Ele alınan derleme de yalanlamalı tekerlemeler, yalanlamalı türküler, yalanmalı destanlar ve yalanlanmalı masallar Antalya yöresine ait edebi eserler olarak biliniyor. Yalanlamadan kastedilen ise yaşanmamış olayları yaşanmış gibi göstererek, dinleyicinin dikkatini çekme olarak tanımlanıyor.
Dermelerden bazıları;
YALANLI MASALLAR
KÖSE DEĞERMENCİ MASALI
Bir ihtiyar varmış. Oğluna demiş ki:
“Bir gün, Köseli Değermende ununu üğütme.” demiş.
Adam, bir gün gelmiş ve ölmüş. Evde de un tükenmiş. Oğlu değermene gitmiş. Kösenin değermene varmış. Bir bakmış ki Köse oradaymış. Oğlanın aklına gelmiş. O adama gitmeyin diye babamın vasiyeti vardı. “Ben burada un üğütmem. Aşağıdaki değermene gideceğim.” demiş.

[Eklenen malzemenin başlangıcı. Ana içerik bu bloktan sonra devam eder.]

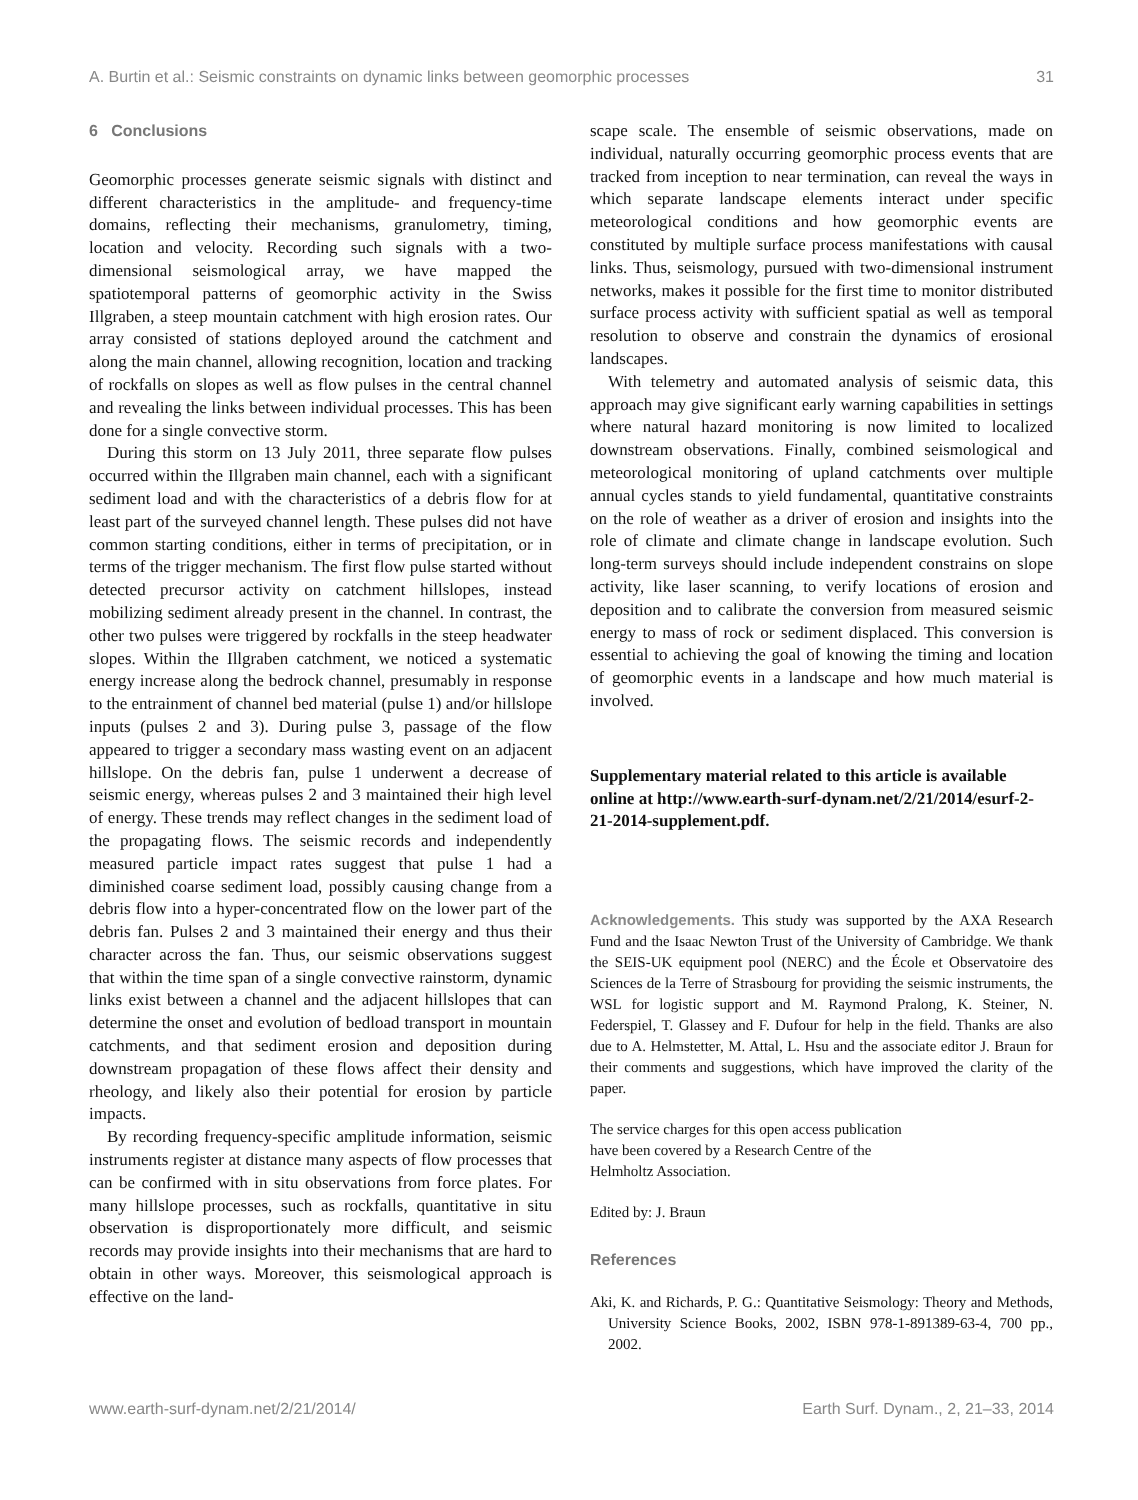A. Burtin et al.: Seismic constraints on dynamic links between geomorphic processes 31
6 Conclusions
Geomorphic processes generate seismic signals with distinct and different characteristics in the amplitude- and frequency-time domains, reflecting their mechanisms, granulometry, timing, location and velocity. Recording such signals with a two-dimensional seismological array, we have mapped the spatiotemporal patterns of geomorphic activity in the Swiss Illgraben, a steep mountain catchment with high erosion rates. Our array consisted of stations deployed around the catchment and along the main channel, allowing recognition, location and tracking of rockfalls on slopes as well as flow pulses in the central channel and revealing the links between individual processes. This has been done for a single convective storm.
During this storm on 13 July 2011, three separate flow pulses occurred within the Illgraben main channel, each with a significant sediment load and with the characteristics of a debris flow for at least part of the surveyed channel length. These pulses did not have common starting conditions, either in terms of precipitation, or in terms of the trigger mechanism. The first flow pulse started without detected precursor activity on catchment hillslopes, instead mobilizing sediment already present in the channel. In contrast, the other two pulses were triggered by rockfalls in the steep headwater slopes. Within the Illgraben catchment, we noticed a systematic energy increase along the bedrock channel, presumably in response to the entrainment of channel bed material (pulse 1) and/or hillslope inputs (pulses 2 and 3). During pulse 3, passage of the flow appeared to trigger a secondary mass wasting event on an adjacent hillslope. On the debris fan, pulse 1 underwent a decrease of seismic energy, whereas pulses 2 and 3 maintained their high level of energy. These trends may reflect changes in the sediment load of the propagating flows. The seismic records and independently measured particle impact rates suggest that pulse 1 had a diminished coarse sediment load, possibly causing change from a debris flow into a hyper-concentrated flow on the lower part of the debris fan. Pulses 2 and 3 maintained their energy and thus their character across the fan. Thus, our seismic observations suggest that within the time span of a single convective rainstorm, dynamic links exist between a channel and the adjacent hillslopes that can determine the onset and evolution of bedload transport in mountain catchments, and that sediment erosion and deposition during downstream propagation of these flows affect their density and rheology, and likely also their potential for erosion by particle impacts.
By recording frequency-specific amplitude information, seismic instruments register at distance many aspects of flow processes that can be confirmed with in situ observations from force plates. For many hillslope processes, such as rockfalls, quantitative in situ observation is disproportionately more difficult, and seismic records may provide insights into their mechanisms that are hard to obtain in other ways. Moreover, this seismological approach is effective on the land-
scape scale. The ensemble of seismic observations, made on individual, naturally occurring geomorphic process events that are tracked from inception to near termination, can reveal the ways in which separate landscape elements interact under specific meteorological conditions and how geomorphic events are constituted by multiple surface process manifestations with causal links. Thus, seismology, pursued with two-dimensional instrument networks, makes it possible for the first time to monitor distributed surface process activity with sufficient spatial as well as temporal resolution to observe and constrain the dynamics of erosional landscapes.
With telemetry and automated analysis of seismic data, this approach may give significant early warning capabilities in settings where natural hazard monitoring is now limited to localized downstream observations. Finally, combined seismological and meteorological monitoring of upland catchments over multiple annual cycles stands to yield fundamental, quantitative constraints on the role of weather as a driver of erosion and insights into the role of climate and climate change in landscape evolution. Such long-term surveys should include independent constrains on slope activity, like laser scanning, to verify locations of erosion and deposition and to calibrate the conversion from measured seismic energy to mass of rock or sediment displaced. This conversion is essential to achieving the goal of knowing the timing and location of geomorphic events in a landscape and how much material is involved.
Supplementary material related to this article is available online at http://www.earth-surf-dynam.net/2/21/2014/esurf-2-21-2014-supplement.pdf.
Acknowledgements. This study was supported by the AXA Research Fund and the Isaac Newton Trust of the University of Cambridge. We thank the SEIS-UK equipment pool (NERC) and the École et Observatoire des Sciences de la Terre of Strasbourg for providing the seismic instruments, the WSL for logistic support and M. Raymond Pralong, K. Steiner, N. Federspiel, T. Glassey and F. Dufour for help in the field. Thanks are also due to A. Helmstetter, M. Attal, L. Hsu and the associate editor J. Braun for their comments and suggestions, which have improved the clarity of the paper.
The service charges for this open access publication
have been covered by a Research Centre of the
Helmholtz Association.
Edited by: J. Braun
References
Aki, K. and Richards, P. G.: Quantitative Seismology: Theory and Methods, University Science Books, 2002, ISBN 978-1-891389-63-4, 700 pp., 2002.
www.earth-surf-dynam.net/2/21/2014/ Earth Surf. Dynam., 2, 21–33, 2014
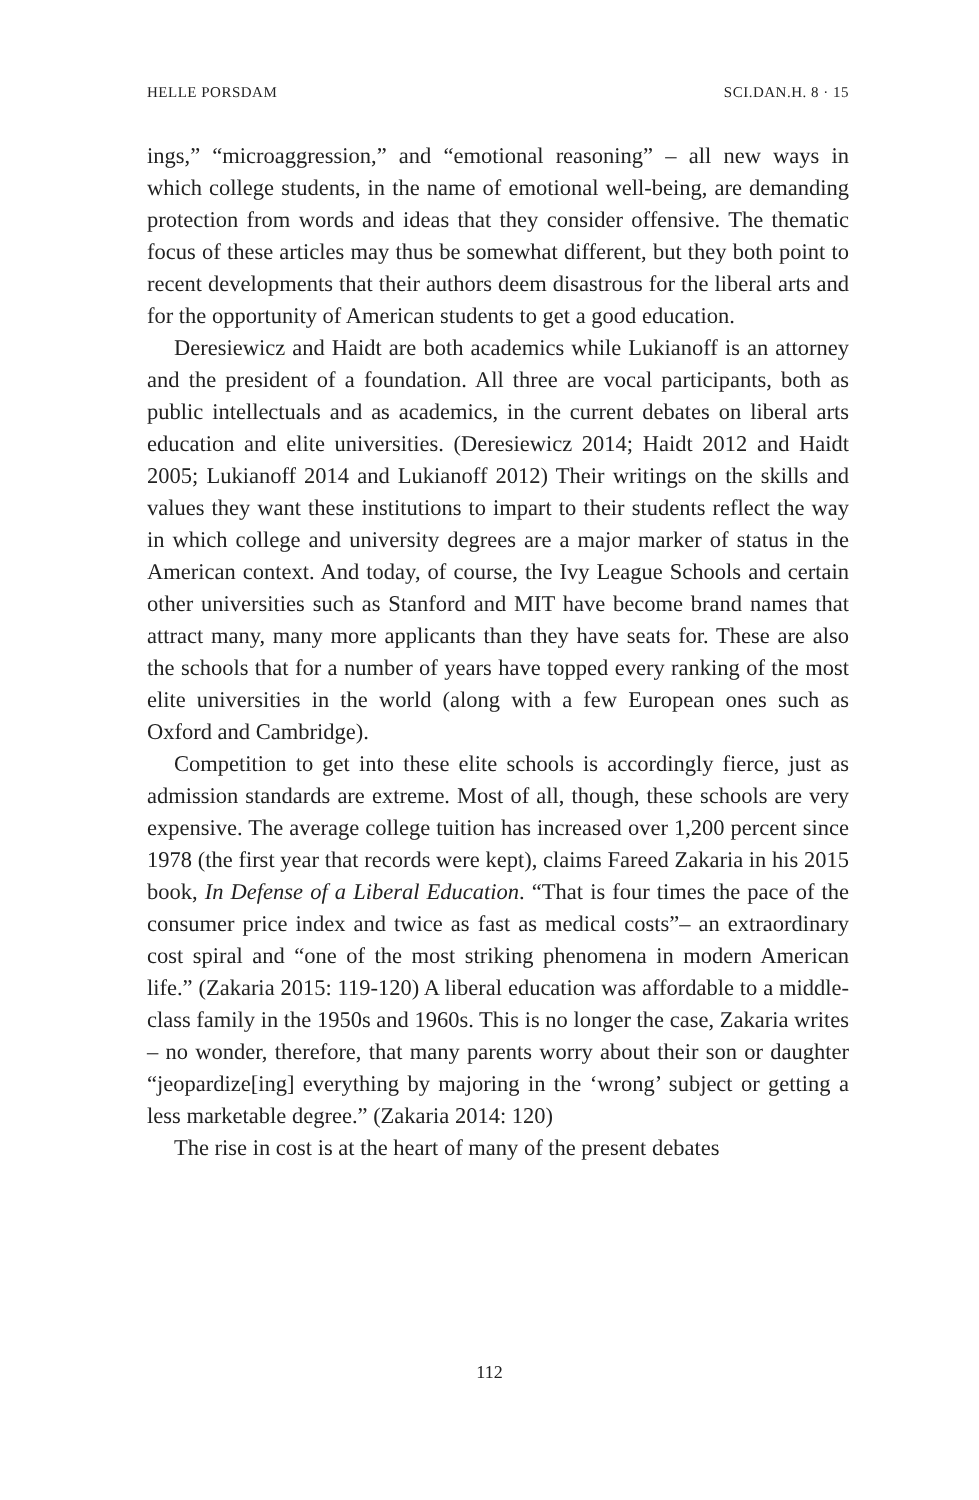HELLE PORSDAM SCI.DAN.H. 8 · 15
ings,” “microaggression,” and “emotional reasoning” – all new ways in which college students, in the name of emotional well-being, are demanding protection from words and ideas that they consider offensive. The thematic focus of these articles may thus be somewhat different, but they both point to recent developments that their authors deem disastrous for the liberal arts and for the opportunity of American students to get a good education.
Deresiewicz and Haidt are both academics while Lukianoff is an attorney and the president of a foundation. All three are vocal participants, both as public intellectuals and as academics, in the current debates on liberal arts education and elite universities. (Deresiewicz 2014; Haidt 2012 and Haidt 2005; Lukianoff 2014 and Lukianoff 2012) Their writings on the skills and values they want these institutions to impart to their students reflect the way in which college and university degrees are a major marker of status in the American context. And today, of course, the Ivy League Schools and certain other universities such as Stanford and MIT have become brand names that attract many, many more applicants than they have seats for. These are also the schools that for a number of years have topped every ranking of the most elite universities in the world (along with a few European ones such as Oxford and Cambridge).
Competition to get into these elite schools is accordingly fierce, just as admission standards are extreme. Most of all, though, these schools are very expensive. The average college tuition has increased over 1,200 percent since 1978 (the first year that records were kept), claims Fareed Zakaria in his 2015 book, In Defense of a Liberal Education. “That is four times the pace of the consumer price index and twice as fast as medical costs”– an extraordinary cost spiral and “one of the most striking phenomena in modern American life.” (Zakaria 2015: 119-120) A liberal education was affordable to a middle-class family in the 1950s and 1960s. This is no longer the case, Zakaria writes – no wonder, therefore, that many parents worry about their son or daughter “jeopardize[ing] everything by majoring in the ‘wrong’ subject or getting a less marketable degree.” (Zakaria 2014: 120)
The rise in cost is at the heart of many of the present debates
112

Aşağıkı değermene gitmiş. Köse de bunun üstüne kestirme yoldan aşağıdaki değirmene gitmiş ve kıyafet değiştirmiş. Oğlan oraya varmış bakmış ki burada da var bir Köse.
Oğlan: “O zaman ben burada da üğütmecen aşağıkı değermene gideceğin. Oğlan, o adama babamın vasiyeti vardı. Ben burada un üğütmem. Aşağıkı değermene gideceğim.” demiş. Aşağıkı değermene gitmiş. Köse değirmenci yine kılık değiştirmiş bu değirmene de gelmiş. Oğlan da bakmış bakmış başka değirmen yokmuş. Evde ekmek de yokmuş. Oğlan:
“Çoluk çocuk aç ekmek bekler. Bari bu değirmende unu mu üdiyin.” demiş. Köse unu üğütmüş. Köse oğlana: “Oradan un al gel de bir çörek yapalım, yelim. Unu senden ufrası benden olsun.” demiş. Öteki adam hemen su dökerimiş su dökerimiş. Su döke döke çovalda un bitmiş.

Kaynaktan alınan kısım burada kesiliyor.